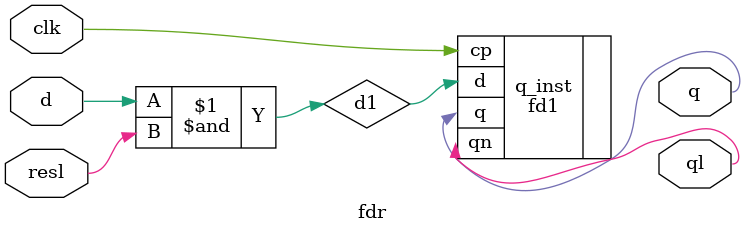
<source format=v>
`include "defs.v"

module fdr
(
	output q,
	output ql,
	input d,
	input clk,
	input resl
);
wire d1;

// LEGO.NET (11) - d : an2
assign d1 = d & resl;

// LEGO.NET (12) - q : fd1
fd1 q_inst
(
	.q /* OUT */ (q),
	.qn /* OUT */ (ql),
	.d /* IN */ (d1),
	.cp /* IN */ (clk)
);
endmodule

</source>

──────────

**DIRECTIONS:** Retype the listing above exactly. Pictures are not part of the copy.

**RESULT OF THE EXERCISE:**
<source format=v>
`include "defs.v"

module fdr
(
	output q,
	output ql,
	input d,
	input clk,
	input resl
);
wire d1;

// LEGO.NET (11) - d : an2
assign d1 = d & resl;

// LEGO.NET (12) - q : fd1
fd1 q_inst
(
	.q /* OUT */ (q),
	.qn /* OUT */ (ql),
	.d /* IN */ (d1),
	.cp /* IN */ (clk)
);
endmodule

</source>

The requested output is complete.